Каким-то образом я оказался в паре десятков метров от огневой позиции «зенитки». Будучи единственным средством прикрытия пехоты от вражеской авиации, она была одной из главных целей немецкой бомбежки. Перед моими глазами — взрыв бомбы на позиции, крик, и санитарка, одна рука которой удерживает откинутую голову молодого парня с побледневшим лицом, а другая эту голову бинтует.
Время от времени наведывается «рама». Так мы называли двухфюзеляжный самолет-разведчик, предназначенный для стерео-аэро-фотосъемки. Это была азбука: через полчаса после «рамы» жди налета и бомбежки.

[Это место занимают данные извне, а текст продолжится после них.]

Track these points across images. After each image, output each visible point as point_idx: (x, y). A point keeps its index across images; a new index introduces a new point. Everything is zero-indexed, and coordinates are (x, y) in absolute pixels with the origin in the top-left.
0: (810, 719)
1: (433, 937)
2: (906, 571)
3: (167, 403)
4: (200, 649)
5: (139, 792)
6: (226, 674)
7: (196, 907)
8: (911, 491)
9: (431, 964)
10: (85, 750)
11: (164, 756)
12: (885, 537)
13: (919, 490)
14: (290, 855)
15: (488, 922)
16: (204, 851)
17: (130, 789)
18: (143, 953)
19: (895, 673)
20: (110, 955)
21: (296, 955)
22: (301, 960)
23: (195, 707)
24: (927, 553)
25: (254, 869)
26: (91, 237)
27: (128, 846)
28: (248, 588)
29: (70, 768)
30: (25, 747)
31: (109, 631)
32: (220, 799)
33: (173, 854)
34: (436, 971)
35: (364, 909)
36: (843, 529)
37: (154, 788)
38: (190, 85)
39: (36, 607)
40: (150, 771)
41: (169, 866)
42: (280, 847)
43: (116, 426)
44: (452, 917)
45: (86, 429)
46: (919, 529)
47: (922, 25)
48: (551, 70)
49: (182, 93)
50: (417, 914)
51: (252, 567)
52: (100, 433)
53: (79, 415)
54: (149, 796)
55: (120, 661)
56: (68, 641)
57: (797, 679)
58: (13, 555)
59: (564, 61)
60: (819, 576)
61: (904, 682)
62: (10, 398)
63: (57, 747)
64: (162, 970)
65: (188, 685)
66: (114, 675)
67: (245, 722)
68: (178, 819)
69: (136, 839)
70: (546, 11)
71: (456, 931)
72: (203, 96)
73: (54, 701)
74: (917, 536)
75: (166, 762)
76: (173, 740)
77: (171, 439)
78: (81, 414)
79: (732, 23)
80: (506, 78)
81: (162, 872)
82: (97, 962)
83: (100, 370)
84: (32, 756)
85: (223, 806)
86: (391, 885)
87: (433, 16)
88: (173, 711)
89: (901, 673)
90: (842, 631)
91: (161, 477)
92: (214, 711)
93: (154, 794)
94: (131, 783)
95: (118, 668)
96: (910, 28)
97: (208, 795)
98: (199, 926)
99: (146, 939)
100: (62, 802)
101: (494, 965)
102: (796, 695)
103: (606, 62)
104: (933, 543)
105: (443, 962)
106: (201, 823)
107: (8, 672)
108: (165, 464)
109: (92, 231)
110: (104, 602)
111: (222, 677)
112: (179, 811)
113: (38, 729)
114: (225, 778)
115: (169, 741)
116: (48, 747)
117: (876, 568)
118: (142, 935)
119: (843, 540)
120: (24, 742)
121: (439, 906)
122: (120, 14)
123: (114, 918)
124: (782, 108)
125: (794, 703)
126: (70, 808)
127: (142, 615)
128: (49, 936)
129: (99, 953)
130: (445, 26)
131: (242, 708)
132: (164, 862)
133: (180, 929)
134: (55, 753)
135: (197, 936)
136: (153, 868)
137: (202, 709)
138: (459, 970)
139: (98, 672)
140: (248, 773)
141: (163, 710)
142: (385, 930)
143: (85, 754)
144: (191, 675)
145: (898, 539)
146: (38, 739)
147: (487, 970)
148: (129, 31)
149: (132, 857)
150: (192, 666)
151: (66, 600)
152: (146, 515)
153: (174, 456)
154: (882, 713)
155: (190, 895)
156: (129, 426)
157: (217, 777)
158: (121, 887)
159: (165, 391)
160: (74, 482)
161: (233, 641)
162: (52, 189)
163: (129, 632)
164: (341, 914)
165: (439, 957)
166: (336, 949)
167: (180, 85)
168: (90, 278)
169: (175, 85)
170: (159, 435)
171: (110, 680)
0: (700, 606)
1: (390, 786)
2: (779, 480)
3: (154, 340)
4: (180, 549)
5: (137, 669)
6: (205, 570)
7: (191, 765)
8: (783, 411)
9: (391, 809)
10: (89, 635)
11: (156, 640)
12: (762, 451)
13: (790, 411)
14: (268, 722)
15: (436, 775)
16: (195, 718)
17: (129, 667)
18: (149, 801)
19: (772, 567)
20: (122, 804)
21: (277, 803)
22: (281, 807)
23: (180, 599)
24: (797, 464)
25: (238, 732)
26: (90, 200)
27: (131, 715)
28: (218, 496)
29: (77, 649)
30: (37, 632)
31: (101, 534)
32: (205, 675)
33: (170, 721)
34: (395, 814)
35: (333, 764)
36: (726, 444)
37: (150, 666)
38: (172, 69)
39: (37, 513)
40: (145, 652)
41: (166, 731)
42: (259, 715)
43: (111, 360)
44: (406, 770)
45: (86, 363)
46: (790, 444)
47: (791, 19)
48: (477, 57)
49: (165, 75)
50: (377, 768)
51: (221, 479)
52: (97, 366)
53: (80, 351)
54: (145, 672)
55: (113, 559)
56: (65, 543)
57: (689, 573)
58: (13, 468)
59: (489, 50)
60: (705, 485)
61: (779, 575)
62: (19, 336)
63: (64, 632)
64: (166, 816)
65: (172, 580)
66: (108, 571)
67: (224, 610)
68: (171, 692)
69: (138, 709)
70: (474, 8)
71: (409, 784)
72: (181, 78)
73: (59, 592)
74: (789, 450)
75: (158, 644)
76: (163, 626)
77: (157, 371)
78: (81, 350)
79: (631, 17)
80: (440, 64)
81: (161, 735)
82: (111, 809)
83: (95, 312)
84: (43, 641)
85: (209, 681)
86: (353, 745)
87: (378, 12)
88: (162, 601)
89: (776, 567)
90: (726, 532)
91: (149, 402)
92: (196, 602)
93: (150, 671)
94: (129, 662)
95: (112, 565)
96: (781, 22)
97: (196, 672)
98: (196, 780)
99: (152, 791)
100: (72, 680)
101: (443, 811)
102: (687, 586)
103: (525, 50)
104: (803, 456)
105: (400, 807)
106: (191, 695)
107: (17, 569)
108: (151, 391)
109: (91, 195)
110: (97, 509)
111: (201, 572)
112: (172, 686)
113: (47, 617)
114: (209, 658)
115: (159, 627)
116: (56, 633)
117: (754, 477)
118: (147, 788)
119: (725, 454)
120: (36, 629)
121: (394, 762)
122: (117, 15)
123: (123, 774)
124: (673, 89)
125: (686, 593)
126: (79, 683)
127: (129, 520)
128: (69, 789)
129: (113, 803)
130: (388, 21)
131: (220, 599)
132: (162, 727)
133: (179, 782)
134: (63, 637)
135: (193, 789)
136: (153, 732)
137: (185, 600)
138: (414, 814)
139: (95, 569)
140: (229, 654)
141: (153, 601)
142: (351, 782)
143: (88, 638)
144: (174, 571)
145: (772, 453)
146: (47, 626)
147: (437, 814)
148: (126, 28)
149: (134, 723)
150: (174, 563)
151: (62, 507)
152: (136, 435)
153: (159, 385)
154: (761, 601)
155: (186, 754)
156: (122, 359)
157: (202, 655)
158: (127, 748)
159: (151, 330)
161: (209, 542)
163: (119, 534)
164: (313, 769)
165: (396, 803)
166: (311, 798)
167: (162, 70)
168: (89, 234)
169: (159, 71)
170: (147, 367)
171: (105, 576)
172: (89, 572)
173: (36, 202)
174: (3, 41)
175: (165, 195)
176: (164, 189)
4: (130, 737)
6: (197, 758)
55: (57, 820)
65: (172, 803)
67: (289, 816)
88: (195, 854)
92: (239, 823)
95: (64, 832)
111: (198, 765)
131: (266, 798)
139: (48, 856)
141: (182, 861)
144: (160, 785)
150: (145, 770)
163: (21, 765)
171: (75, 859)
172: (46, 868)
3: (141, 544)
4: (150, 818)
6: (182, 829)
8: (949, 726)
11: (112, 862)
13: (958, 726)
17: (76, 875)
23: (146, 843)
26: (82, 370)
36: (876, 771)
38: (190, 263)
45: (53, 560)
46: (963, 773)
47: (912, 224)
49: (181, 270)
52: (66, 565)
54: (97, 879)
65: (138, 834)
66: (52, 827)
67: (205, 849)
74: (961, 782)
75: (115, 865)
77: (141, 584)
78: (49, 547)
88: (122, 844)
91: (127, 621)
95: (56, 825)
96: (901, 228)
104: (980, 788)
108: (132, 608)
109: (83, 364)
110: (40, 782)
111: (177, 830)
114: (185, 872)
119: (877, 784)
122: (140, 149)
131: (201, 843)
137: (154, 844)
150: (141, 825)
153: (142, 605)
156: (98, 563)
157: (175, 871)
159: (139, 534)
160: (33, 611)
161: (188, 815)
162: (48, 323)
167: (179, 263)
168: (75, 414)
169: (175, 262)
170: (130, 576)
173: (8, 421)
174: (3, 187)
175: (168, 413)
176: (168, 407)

Не было отдано ни одного приказания, горячей пищей даже не пахло. Последнее не было неожиданным, а наоборот, легко объяснялось. Накануне, за несколько часов до боя нам выдали сухой паек — НЗ: буханка мерзлого хлеба, пара селедок и щепоть сахара. Приказано не прикасаться. Разложив еле тлеющий костерк, мы сидели вокруг него всем взводом. Пришел политрук роты и поздравил нас с тем, что мы начинаем освобождать Украину. Он ушел, а взводный, который был на год старше меня (его фамилии я не помню), развязав свой вещмешок, чего-то там отщипнул и отправил в рот. Этого было достаточно, чтобы приказ о неприкосновенности неприкосновенного запаса был немедленно забыт, а сам запас — уничтожен. И есть хотелось, и сама мысль, что через несколько часов убьют, а НЗ так и останется лежать в мешке, не давала покоя и была настолько логична, что никакая воинская дисциплина не могла с ней тягаться.